[Opening Records provided section]

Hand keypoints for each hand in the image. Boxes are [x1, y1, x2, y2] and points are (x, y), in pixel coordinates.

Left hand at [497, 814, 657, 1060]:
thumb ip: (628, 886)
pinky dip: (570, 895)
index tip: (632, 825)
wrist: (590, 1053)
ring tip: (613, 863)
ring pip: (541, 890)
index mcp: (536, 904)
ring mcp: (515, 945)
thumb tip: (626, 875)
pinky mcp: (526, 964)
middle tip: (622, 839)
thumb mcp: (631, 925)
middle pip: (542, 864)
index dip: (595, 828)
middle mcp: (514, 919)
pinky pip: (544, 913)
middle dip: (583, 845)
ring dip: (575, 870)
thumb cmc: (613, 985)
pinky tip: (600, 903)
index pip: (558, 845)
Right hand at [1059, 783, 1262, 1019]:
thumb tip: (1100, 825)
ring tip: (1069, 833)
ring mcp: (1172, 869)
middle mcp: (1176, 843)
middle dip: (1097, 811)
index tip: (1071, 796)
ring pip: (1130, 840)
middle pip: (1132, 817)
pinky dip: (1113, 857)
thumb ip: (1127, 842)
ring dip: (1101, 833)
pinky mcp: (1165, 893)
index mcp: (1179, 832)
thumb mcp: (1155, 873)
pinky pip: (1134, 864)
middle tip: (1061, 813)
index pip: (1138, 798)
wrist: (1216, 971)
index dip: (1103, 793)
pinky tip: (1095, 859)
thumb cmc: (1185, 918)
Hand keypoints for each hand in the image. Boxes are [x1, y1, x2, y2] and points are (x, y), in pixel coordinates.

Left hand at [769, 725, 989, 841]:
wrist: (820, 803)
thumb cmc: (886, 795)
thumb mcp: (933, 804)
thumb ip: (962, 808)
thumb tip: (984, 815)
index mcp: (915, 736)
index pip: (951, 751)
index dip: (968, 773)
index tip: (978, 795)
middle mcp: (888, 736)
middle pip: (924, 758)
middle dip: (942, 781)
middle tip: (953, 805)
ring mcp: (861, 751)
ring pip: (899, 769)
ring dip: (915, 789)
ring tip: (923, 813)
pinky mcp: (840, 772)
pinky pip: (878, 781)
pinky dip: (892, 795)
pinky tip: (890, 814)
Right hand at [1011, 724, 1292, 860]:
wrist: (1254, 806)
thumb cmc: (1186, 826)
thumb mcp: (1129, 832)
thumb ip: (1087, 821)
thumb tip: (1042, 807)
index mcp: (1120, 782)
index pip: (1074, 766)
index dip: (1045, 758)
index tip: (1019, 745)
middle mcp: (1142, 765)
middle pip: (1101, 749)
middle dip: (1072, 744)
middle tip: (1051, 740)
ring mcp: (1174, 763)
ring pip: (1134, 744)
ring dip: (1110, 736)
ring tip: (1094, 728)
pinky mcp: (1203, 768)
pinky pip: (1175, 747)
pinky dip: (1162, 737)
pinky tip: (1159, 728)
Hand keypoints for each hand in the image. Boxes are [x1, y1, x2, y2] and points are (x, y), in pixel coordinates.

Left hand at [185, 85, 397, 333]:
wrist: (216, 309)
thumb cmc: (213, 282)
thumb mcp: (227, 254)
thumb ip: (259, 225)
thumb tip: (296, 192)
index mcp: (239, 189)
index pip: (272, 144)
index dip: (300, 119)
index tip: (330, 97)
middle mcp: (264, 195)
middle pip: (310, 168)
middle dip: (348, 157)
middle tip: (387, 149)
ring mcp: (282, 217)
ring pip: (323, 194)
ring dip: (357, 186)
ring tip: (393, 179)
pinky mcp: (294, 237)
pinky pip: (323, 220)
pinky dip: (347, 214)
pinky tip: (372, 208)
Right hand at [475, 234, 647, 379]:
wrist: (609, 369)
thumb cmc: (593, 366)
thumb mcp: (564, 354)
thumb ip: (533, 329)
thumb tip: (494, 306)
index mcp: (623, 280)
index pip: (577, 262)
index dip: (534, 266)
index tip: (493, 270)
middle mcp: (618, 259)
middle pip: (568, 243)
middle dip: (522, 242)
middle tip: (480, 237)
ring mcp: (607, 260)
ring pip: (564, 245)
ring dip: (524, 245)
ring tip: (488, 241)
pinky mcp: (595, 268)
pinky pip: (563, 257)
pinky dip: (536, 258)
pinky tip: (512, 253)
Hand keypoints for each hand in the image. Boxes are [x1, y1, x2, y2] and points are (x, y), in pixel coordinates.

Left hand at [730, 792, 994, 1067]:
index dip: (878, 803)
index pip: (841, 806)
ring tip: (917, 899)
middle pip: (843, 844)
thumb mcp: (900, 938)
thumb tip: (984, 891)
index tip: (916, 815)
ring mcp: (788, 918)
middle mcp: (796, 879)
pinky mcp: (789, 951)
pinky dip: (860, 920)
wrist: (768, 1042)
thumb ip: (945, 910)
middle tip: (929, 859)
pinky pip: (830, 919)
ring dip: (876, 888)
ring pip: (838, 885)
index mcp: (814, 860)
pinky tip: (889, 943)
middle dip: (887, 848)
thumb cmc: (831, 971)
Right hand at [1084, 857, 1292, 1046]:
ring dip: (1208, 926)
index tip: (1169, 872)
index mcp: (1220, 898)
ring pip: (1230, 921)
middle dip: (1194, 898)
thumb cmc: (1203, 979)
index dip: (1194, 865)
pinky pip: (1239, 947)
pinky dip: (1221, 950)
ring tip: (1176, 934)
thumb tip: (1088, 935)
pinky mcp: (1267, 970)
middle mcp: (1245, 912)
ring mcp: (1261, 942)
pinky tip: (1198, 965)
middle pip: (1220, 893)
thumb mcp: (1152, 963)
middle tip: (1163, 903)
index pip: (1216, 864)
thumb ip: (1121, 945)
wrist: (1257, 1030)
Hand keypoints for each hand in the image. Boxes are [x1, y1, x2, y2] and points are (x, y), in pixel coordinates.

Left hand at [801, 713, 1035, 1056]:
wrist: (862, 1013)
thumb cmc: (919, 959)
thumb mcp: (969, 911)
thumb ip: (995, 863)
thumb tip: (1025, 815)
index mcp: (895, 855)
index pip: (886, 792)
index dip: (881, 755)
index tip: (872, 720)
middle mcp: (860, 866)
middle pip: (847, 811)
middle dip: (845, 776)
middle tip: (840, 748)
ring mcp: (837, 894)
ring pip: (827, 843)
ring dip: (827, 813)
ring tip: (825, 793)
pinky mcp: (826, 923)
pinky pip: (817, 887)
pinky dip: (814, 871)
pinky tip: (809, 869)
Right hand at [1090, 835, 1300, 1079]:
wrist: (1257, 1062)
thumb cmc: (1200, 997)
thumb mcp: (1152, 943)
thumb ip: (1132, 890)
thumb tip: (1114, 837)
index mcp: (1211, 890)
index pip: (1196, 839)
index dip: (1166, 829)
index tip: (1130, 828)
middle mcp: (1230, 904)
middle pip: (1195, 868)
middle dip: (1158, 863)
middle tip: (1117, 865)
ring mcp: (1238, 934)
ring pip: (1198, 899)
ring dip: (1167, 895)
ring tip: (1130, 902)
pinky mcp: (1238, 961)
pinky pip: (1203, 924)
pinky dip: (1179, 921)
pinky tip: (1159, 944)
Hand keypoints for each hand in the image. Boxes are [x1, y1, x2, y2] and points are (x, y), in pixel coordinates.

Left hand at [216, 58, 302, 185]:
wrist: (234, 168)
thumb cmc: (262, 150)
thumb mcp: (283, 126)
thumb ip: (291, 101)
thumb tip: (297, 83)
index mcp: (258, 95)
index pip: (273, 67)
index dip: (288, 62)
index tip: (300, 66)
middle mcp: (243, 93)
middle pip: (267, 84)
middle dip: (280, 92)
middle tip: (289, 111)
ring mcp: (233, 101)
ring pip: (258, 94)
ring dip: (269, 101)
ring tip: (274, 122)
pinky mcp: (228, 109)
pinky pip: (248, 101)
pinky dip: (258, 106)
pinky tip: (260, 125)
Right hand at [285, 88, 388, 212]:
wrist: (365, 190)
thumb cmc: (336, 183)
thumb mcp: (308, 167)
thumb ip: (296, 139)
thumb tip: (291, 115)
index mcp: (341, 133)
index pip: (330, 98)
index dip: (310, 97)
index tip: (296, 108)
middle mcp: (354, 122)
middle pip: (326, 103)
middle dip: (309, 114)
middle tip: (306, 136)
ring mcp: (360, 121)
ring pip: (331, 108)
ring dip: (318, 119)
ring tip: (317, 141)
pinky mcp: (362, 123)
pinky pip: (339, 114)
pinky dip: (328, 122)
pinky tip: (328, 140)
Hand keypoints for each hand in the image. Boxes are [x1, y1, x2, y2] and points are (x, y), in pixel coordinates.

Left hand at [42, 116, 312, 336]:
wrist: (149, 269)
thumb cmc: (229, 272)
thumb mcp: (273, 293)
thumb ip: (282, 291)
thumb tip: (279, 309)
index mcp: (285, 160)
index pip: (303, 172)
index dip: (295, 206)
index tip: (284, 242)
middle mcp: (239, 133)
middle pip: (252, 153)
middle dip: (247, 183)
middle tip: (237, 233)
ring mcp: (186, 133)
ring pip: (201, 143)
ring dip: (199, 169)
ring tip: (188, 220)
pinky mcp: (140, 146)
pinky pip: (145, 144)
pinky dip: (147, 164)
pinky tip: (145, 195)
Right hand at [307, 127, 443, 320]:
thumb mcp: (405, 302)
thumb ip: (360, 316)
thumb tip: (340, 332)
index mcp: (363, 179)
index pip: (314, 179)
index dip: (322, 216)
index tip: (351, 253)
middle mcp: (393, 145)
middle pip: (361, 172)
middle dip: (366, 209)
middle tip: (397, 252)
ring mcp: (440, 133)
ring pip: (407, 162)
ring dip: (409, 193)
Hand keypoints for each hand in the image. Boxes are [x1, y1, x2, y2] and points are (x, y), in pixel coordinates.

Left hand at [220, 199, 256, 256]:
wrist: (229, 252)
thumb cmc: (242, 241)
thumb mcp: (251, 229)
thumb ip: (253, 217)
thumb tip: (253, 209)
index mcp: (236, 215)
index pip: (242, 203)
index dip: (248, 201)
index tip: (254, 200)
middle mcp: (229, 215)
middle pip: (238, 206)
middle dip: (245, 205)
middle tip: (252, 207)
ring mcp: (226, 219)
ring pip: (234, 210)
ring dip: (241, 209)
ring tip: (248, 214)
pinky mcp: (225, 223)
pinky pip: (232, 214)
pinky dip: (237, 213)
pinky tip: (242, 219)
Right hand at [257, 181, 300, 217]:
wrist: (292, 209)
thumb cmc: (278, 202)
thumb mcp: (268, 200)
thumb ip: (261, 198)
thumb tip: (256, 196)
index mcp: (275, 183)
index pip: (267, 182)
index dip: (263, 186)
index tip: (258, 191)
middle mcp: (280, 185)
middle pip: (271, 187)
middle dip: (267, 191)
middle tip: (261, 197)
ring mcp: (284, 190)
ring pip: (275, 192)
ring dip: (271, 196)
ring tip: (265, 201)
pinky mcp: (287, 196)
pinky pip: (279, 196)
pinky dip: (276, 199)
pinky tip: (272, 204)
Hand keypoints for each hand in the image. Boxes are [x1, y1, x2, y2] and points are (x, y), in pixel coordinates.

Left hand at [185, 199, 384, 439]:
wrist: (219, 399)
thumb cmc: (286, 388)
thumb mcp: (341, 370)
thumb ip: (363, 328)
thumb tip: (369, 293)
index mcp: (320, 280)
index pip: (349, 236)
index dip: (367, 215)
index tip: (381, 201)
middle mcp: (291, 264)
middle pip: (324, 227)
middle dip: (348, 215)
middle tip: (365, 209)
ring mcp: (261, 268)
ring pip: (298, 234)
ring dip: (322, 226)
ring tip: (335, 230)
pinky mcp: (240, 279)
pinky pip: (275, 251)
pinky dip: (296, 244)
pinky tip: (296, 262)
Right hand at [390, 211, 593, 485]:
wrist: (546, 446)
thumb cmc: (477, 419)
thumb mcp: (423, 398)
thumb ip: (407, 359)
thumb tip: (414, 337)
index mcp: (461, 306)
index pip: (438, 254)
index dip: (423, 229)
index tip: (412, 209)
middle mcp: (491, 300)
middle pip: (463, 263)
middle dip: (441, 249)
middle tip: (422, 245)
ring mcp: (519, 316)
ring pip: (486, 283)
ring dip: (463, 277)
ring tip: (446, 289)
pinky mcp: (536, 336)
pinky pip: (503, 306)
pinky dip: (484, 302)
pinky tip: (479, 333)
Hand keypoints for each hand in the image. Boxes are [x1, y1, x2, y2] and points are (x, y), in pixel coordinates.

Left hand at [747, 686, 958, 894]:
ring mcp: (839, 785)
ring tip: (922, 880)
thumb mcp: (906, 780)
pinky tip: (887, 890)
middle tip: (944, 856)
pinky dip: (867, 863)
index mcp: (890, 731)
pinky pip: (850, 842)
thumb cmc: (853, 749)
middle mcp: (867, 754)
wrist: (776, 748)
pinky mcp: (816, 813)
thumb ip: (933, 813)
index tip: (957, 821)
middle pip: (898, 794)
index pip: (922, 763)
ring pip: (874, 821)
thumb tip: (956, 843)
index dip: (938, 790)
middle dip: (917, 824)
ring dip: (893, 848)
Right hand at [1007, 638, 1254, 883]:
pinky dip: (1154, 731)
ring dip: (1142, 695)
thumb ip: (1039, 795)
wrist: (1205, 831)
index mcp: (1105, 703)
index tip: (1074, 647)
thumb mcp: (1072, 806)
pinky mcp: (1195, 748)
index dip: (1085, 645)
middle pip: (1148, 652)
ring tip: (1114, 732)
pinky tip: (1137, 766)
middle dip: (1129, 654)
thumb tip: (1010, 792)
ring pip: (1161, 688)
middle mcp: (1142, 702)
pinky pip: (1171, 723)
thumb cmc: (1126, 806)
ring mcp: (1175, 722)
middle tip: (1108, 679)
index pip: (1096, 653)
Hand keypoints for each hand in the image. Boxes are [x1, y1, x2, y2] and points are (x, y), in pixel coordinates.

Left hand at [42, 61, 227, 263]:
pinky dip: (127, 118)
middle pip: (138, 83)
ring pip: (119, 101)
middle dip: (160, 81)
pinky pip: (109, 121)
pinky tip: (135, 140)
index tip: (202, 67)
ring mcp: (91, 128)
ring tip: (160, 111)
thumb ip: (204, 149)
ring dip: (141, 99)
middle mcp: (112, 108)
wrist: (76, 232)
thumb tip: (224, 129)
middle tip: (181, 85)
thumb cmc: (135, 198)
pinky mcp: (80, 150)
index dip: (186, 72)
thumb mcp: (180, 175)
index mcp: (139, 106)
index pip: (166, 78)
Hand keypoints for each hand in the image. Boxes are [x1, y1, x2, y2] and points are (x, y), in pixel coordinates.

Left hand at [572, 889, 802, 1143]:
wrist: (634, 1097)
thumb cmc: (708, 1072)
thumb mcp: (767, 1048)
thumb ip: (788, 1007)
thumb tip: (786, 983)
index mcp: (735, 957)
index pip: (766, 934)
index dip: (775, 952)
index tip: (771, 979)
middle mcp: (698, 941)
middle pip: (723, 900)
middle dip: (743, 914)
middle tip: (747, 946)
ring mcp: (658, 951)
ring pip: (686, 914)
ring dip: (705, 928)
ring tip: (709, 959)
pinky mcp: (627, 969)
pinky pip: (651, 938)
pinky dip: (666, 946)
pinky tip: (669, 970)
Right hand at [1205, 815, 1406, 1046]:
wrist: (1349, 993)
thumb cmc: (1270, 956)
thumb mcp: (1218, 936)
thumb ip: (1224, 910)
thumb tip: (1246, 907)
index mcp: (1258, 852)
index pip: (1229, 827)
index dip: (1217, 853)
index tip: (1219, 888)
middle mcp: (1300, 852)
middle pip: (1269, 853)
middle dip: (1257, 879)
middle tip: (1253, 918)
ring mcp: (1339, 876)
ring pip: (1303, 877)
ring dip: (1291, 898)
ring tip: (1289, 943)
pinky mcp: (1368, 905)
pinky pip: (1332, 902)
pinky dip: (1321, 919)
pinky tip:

[Closing Records provided section]

■ Task goal: Starting at the line above that holds "middle mcp: (867, 754)" and ending at the line that holds "pinky tip: (135, 140)", transcribe each line exactly and include no other lines.

■ Output for this task:
middle mcp: (867, 754)
wrist: (776, 748)
pinky mcp: (816, 813)
thumb ip: (933, 813)
index tip: (957, 821)
middle pip: (898, 794)
index pip: (922, 763)
ring pip: (874, 821)
thumb tip: (956, 843)
index dip: (938, 790)
middle dip: (917, 824)
ring dip: (893, 848)
Right hand at [1007, 638, 1254, 883]:
pinky dip: (1154, 731)
ring dip: (1142, 695)
thumb ip: (1039, 795)
wrist: (1205, 831)
index mcp: (1105, 703)
index tip: (1074, 647)
thumb mcp: (1072, 806)
pinky mcp: (1195, 748)
index dip: (1085, 645)
middle pip: (1148, 652)
ring tip: (1114, 732)
pinky tip: (1137, 766)
middle dip: (1129, 654)
thumb tip: (1010, 792)
ring pip: (1161, 688)
middle mcp: (1142, 702)
pinky pip: (1171, 723)
thumb cmc: (1126, 806)
ring mcp: (1175, 722)
middle tip: (1108, 679)
index pip: (1096, 653)
Hand keypoints for each hand in the image. Boxes are [x1, y1, x2, y2] and points are (x, y), in pixel coordinates.

Left hand at [42, 61, 227, 263]:
pinky dip: (127, 118)
middle pip: (138, 83)
ring pip: (119, 101)
middle dip: (160, 81)
pinky pip: (109, 121)
pinky tip: (135, 140)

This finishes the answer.